You can, so long as the 7string neck is the same scale length as the original 6string. That's how I made my 'frankenseven' (as I call it- look a bit further down the posts in this section). 

Mine didn't have the bridge routed, so it was a bit different in my case. 

You'll also need to plug and trem post holes and re drill, if it's a floating trem. 

What body were you thinking of going for?


----------



## scottro202 (Dec 6, 2011)

A Tele-style body of some sort. I'll probably just put a strat-style hardtail on it though, since 7 string tele bridges are impossible to find


----------



## BobSmoke (Dec 6, 2011)

Should be do-able then! Been a few tele style sevens done by other forum members. Good luck!

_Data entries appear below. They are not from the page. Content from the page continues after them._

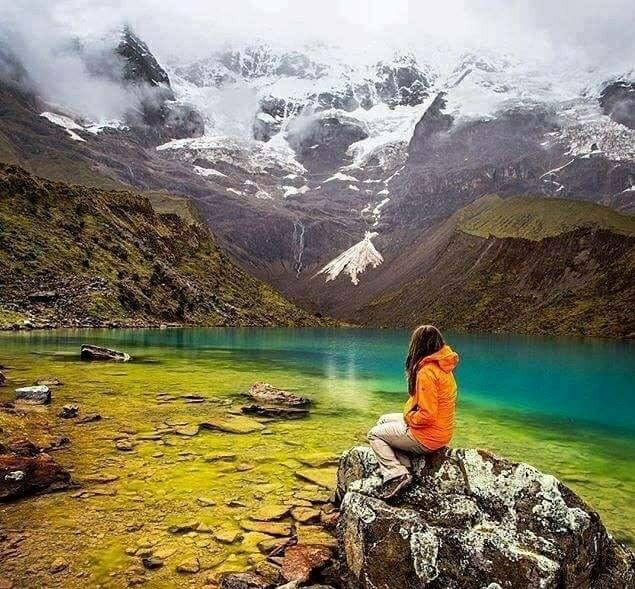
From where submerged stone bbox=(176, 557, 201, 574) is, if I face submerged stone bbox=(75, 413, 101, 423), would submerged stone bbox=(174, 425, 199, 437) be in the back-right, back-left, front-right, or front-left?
front-right

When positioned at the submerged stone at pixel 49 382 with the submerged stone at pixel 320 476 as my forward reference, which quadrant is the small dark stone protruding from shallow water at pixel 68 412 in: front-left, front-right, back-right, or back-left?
front-right

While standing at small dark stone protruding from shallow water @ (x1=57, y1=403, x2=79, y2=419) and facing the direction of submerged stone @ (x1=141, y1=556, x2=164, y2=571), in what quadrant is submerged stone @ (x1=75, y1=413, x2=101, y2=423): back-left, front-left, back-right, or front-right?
front-left

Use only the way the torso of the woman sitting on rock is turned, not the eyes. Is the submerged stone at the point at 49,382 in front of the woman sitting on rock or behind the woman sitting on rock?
in front

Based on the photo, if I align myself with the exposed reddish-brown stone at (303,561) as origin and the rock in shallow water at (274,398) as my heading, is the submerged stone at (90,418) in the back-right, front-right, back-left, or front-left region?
front-left

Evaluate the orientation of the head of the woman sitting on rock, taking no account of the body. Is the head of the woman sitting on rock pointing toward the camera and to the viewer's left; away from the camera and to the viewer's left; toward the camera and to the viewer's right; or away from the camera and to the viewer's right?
away from the camera and to the viewer's left

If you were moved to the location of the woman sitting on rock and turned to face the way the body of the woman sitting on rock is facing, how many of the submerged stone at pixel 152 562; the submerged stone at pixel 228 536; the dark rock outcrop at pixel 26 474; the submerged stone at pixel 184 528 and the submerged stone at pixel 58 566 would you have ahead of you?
5

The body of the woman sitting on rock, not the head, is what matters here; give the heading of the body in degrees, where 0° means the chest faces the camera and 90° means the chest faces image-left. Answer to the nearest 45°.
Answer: approximately 90°

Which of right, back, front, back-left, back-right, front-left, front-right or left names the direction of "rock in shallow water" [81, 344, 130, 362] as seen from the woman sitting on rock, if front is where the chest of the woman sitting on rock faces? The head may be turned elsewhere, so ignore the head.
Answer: front-right

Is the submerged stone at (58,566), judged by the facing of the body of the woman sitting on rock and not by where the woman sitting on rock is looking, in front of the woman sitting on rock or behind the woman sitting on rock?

Look forwards to seeing where you go with this.


----------



## Jonisbrutal (Dec 7, 2011)

Here's a cool one some guy built out of an ibanez UV neck, and an old tele body.
Pretty neat build.

7-string Telinez - Telecaster Guitar Forum


----------



## youlhann (Aug 22, 2012)

Hey.

Sorry to post in an old thread but this seems to be the right one for my question.

I'm planning to turn a cheap explorer with a horrible neck into a seven strings guitar, because I traded my cheap 7 for EMG pickups, but have now no guitar to put them in...

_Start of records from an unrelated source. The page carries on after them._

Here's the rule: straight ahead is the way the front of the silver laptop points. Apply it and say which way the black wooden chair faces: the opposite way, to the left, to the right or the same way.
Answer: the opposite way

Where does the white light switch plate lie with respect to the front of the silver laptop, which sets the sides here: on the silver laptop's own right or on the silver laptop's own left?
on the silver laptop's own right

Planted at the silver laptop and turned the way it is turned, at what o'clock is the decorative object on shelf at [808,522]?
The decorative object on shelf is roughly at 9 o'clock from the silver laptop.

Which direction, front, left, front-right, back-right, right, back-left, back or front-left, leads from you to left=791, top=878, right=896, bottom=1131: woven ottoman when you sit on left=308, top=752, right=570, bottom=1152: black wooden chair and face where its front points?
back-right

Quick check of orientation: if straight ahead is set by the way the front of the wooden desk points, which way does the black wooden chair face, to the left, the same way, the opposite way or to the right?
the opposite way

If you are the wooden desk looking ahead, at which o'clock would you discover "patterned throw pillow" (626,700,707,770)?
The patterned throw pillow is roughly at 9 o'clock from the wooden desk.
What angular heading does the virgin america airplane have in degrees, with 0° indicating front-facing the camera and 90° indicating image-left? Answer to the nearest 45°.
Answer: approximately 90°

So I plan to buy a 7 strings neck, and do more or less the same things listed by Scotty.


The main problem I'm actually wondering about is if I should worry about the neck radius when choosing the bridge.

I read that Stratocasters or Les Paul necks usually don't have the same radius.
So could a hardtail bridge be a problem if the neck as a Gibson like radius ? Or a TOM with a Fender like radius ?


Then the scale thing that BobSmoke talked about is to be considered only if I don't want to move the bridge, right ? (a TOM on the guitar actually)

But it seems to me that I won't find a 7 strings bridge with the same size as the one actually installed so I don't really get how I could change it without drilling new holes, if I'm misunderstood I'd appreciate some explanations please.

Finally I'm wondering about the neck slot.

Will I have to make it deeper if the new neck installed is thicker than the original so that the fretboard stays at the same height ?
Or is this unrelevant as I would just have to adjust the bridge height according to the neck height and that would be enough ?

Thanks.


----------